Top of Document passage

Fall is a sad time around the office. Not only is everyone dealing with the fact that summer is turning to fall, the days are getting colder, vacation season is over and the kids are going back to school, but it’s when the interns leave and go back to that naive hope that they might someday secure a permanent job as an investigative reporter once they graduate from journalism school.
One by one, the four reporter interns, two editor interns and one photography intern finished their final shifts and went their merry ways.
Half of them are now back in school, getting degrees in fields that might actually earn them a living. The rest were recently spotted on highways across Canada holding cardboard signs reading: “Will profile your grandmother for food”
While a large amount of the reporters’ time was spent on the night desk, obsessively checking with the police department for news and sharing inappropriate jokes with the copy editors, they also managed to write a few articles longer than 20 words. Here’s a few examples of what they churned out this summer:
Megan Martin
- Confessions of a trivia addict (about a local Jeopardy contestant)
- Human rights school (about a Montreal human rights training program)
- Doing right by Michael Jackson (about a local MJ impersonator)
- Divers/Cité funding Catch-22
- Forecasting weather? Aim for the stars (about an astrologer’s weather predictions)

Bottom of Document passage

Required action 1 >>
List the titles of the articles credited to Megan Martin in the passage on the summer interns.
Required action 2 >>
According to the passage on the summer interns, how many reporter interns finished their final shifts?

Top of Records provided

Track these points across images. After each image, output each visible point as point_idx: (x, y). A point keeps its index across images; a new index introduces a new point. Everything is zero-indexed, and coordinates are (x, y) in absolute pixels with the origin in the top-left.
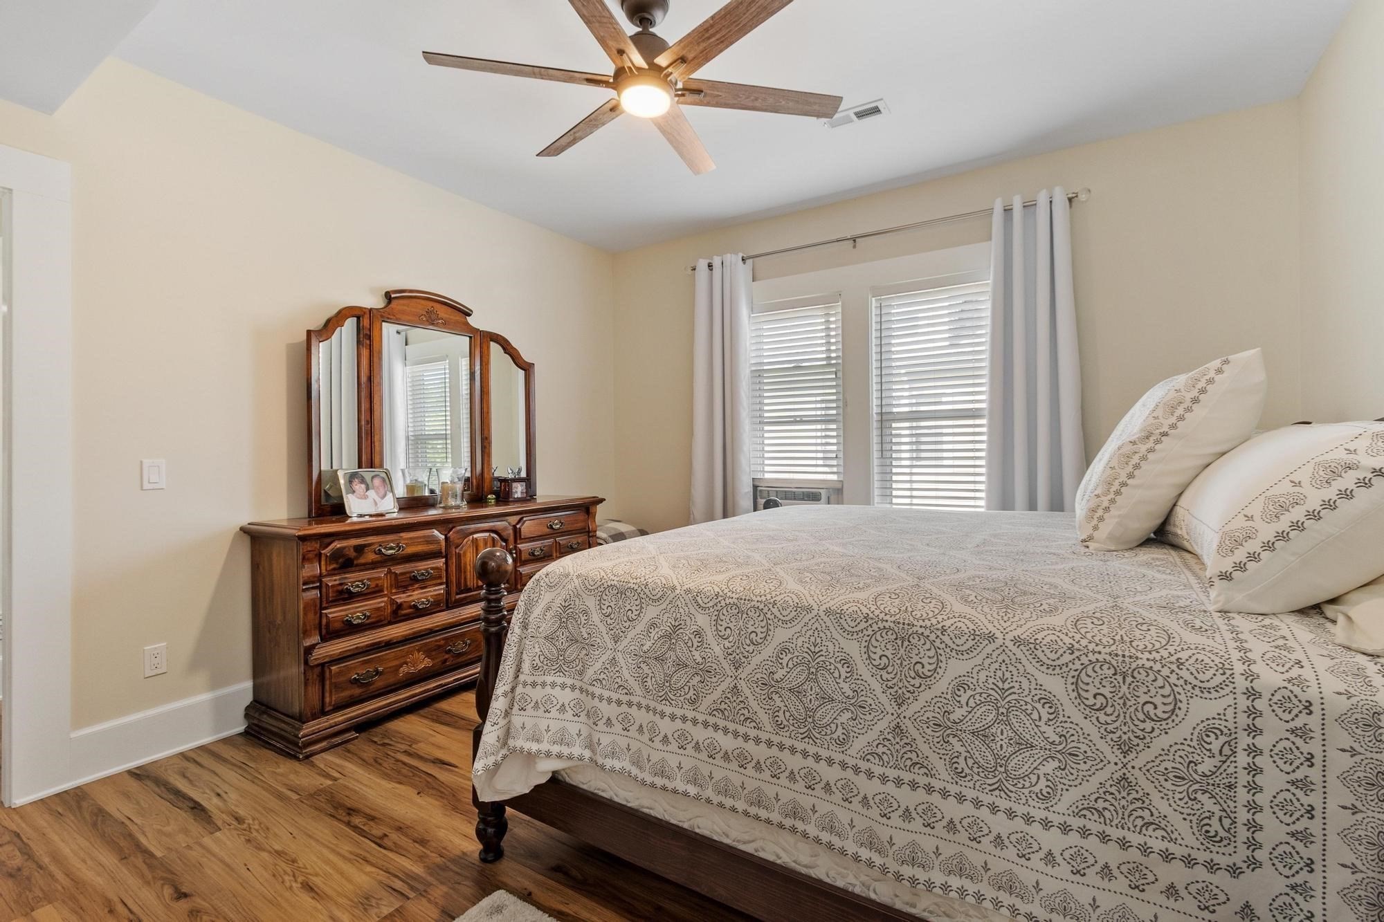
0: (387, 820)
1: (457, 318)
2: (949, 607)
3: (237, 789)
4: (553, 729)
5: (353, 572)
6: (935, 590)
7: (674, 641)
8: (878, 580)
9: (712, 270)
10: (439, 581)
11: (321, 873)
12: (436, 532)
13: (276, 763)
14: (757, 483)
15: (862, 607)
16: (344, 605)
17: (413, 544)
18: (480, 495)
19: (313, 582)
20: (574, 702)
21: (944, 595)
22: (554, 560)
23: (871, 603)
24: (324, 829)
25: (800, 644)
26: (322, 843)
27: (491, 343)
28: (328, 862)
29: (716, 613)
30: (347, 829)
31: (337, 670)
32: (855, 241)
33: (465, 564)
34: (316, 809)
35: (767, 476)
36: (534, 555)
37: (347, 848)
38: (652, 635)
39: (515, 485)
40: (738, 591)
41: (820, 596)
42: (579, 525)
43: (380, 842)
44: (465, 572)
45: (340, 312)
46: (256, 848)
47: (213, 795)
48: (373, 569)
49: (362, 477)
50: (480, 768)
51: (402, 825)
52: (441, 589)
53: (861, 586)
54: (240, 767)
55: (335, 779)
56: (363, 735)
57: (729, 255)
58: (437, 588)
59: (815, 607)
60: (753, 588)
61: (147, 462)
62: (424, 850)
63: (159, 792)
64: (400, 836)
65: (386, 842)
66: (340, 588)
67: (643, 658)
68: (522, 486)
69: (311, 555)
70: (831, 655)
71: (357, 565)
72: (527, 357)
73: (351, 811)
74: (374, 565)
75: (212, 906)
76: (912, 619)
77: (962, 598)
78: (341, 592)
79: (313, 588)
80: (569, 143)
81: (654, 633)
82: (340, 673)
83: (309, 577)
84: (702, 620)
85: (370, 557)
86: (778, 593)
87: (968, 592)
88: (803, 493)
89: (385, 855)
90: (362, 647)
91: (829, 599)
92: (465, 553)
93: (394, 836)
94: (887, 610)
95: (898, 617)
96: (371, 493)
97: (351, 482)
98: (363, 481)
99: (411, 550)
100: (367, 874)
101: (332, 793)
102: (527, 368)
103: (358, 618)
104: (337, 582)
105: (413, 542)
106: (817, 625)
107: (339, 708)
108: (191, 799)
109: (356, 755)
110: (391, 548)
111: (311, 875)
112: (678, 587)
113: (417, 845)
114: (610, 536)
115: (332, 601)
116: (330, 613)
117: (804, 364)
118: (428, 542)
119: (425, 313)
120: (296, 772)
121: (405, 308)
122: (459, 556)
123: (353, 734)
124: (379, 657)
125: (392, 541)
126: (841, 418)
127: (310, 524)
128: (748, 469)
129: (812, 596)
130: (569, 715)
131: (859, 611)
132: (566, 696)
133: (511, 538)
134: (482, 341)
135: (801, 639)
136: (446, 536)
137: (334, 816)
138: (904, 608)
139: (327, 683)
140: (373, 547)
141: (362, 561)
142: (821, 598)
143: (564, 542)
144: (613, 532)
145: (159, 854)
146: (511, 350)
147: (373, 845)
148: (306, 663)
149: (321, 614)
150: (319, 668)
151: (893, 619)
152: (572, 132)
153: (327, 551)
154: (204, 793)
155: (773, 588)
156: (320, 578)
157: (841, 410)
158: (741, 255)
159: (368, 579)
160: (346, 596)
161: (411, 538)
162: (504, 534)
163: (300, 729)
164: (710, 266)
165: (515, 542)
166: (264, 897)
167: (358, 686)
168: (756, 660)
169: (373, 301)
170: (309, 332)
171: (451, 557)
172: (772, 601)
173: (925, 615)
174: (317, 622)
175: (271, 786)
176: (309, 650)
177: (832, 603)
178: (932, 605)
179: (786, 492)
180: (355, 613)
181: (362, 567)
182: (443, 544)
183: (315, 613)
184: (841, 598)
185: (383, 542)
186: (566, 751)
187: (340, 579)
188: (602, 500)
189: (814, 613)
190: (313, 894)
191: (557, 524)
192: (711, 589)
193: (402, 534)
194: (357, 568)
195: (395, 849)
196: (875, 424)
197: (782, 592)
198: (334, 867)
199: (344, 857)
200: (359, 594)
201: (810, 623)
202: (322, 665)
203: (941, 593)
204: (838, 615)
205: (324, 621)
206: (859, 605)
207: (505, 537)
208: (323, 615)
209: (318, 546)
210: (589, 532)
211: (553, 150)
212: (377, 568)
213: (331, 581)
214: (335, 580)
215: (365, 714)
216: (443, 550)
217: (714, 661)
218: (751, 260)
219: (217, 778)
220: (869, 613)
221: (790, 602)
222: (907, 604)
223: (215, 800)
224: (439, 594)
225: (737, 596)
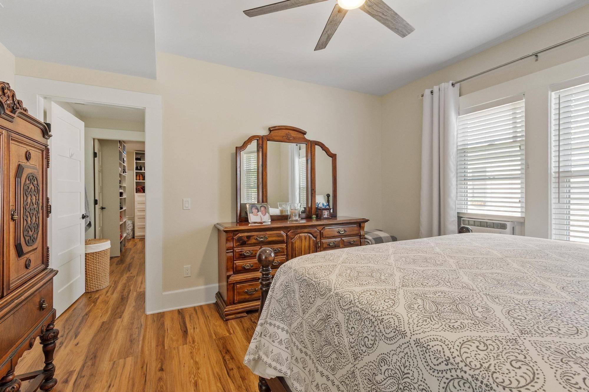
0: (237, 361)
1: (300, 136)
2: (541, 382)
3: (200, 328)
4: (275, 352)
5: (246, 247)
6: (533, 353)
7: (326, 324)
8: (476, 323)
9: (433, 94)
10: (283, 254)
11: (203, 380)
12: (282, 232)
13: (217, 320)
14: (461, 215)
15: (446, 350)
16: (243, 260)
17: (271, 237)
18: (310, 215)
19: (230, 250)
20: (287, 340)
21: (541, 364)
22: (340, 248)
23: (456, 347)
24: (215, 356)
25: (394, 361)
26: (211, 363)
27: (316, 146)
28: (208, 374)
29: (348, 314)
30: (222, 360)
31: (239, 287)
32: (537, 56)
33: (295, 247)
34: (218, 346)
35: (469, 211)
36: (330, 245)
37: (217, 370)
38: (318, 316)
39: (324, 211)
40: (363, 303)
41: (415, 326)
42: (355, 232)
43: (229, 371)
44: (295, 251)
45: (249, 138)
46: (191, 357)
47: (193, 327)
48: (255, 246)
49: (256, 206)
50: (246, 360)
51: (240, 366)
52: (284, 257)
53: (456, 325)
54: (206, 318)
55: (230, 334)
56: (250, 315)
57: (443, 84)
58: (282, 257)
59: (409, 334)
60: (373, 304)
61: (185, 199)
62: (242, 384)
63: (180, 321)
64: (237, 371)
65: (231, 373)
66: (241, 253)
67: (313, 330)
68: (327, 212)
69: (229, 239)
70: (416, 381)
71: (247, 244)
72: (333, 151)
73: (228, 352)
74: (254, 245)
75: (166, 378)
76: (491, 381)
77: (564, 375)
78: (241, 255)
79: (230, 252)
80: (327, 39)
81: (319, 315)
82: (240, 288)
83: (229, 247)
84: (340, 317)
85: (253, 241)
86: (387, 313)
87: (576, 368)
88: (493, 223)
89: (227, 380)
90: (249, 279)
91: (420, 331)
92: (295, 242)
93: (235, 371)
94: (468, 360)
95: (477, 372)
96: (260, 213)
97: (251, 209)
98: (257, 209)
99: (270, 239)
100: (217, 386)
101: (226, 340)
102: (333, 157)
103: (248, 266)
104: (240, 250)
105: (271, 235)
106: (407, 350)
107: (240, 302)
108: (186, 327)
109: (242, 324)
110: (262, 238)
111: (200, 378)
112: (333, 290)
113: (240, 379)
114: (373, 239)
115: (238, 258)
116: (237, 263)
117: (496, 143)
118: (278, 236)
119: (285, 135)
120: (220, 326)
121: (277, 134)
122: (292, 243)
123: (245, 314)
124: (256, 284)
125: (262, 235)
126: (524, 176)
127: (237, 225)
128: (454, 207)
129: (409, 324)
130: (283, 347)
131: (442, 352)
132: (283, 336)
133: (319, 237)
134: (312, 145)
135: (395, 357)
136: (287, 234)
137: (221, 352)
138: (486, 365)
139: (236, 291)
140: (254, 237)
141: (249, 242)
142: (415, 328)
143: (346, 240)
144: (376, 237)
145: (166, 348)
146: (325, 149)
147: (226, 373)
148: (227, 282)
149: (234, 262)
150: (233, 285)
151: (472, 372)
152: (325, 32)
153: (236, 237)
154: (191, 326)
155: (385, 307)
156: (233, 248)
157: (524, 171)
158: (451, 82)
159: (252, 250)
160: (243, 256)
161: (270, 234)
162: (315, 234)
163: (225, 308)
164: (432, 92)
165: (321, 239)
166: (181, 381)
167: (248, 295)
168: (367, 359)
169: (264, 132)
170: (236, 147)
171: (289, 244)
172: (381, 318)
173: (507, 382)
174: (232, 266)
175: (210, 330)
176: (228, 277)
177: (423, 335)
178: (520, 372)
179: (481, 222)
180: (247, 264)
181: (250, 245)
182: (285, 237)
183: (231, 262)
184: (432, 333)
185: (258, 235)
186: (279, 367)
187: (241, 249)
188: (367, 221)
189: (407, 339)
190: (195, 388)
191: (342, 231)
192: (350, 297)
193: (267, 232)
194: (248, 245)
195: (232, 378)
196: (553, 180)
197: (390, 313)
198: (209, 377)
199: (214, 374)
200: (249, 256)
201: (403, 347)
202: (234, 284)
203: (538, 359)
204: (424, 349)
205: (235, 266)
206: (444, 346)
207: (315, 236)
208: (234, 264)
209: (232, 235)
210: (360, 236)
211: (321, 45)
212: (257, 246)
213: (237, 250)
214: (239, 250)
215: (249, 307)
216: (285, 240)
217: (343, 348)
218: (459, 84)
219: (198, 321)
220: (451, 357)
221: (392, 323)
222: (492, 362)
223: (192, 330)
224: (283, 260)
225: (361, 307)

Bottom of Records provided

Worked solution 1 >>
- Confessions of a trivia addict
- Human rights school
- Doing right by Michael Jackson
- Divers/Cité funding Catch-22
- Forecasting weather? Aim for the stars

Worked solution 2 >>
Four.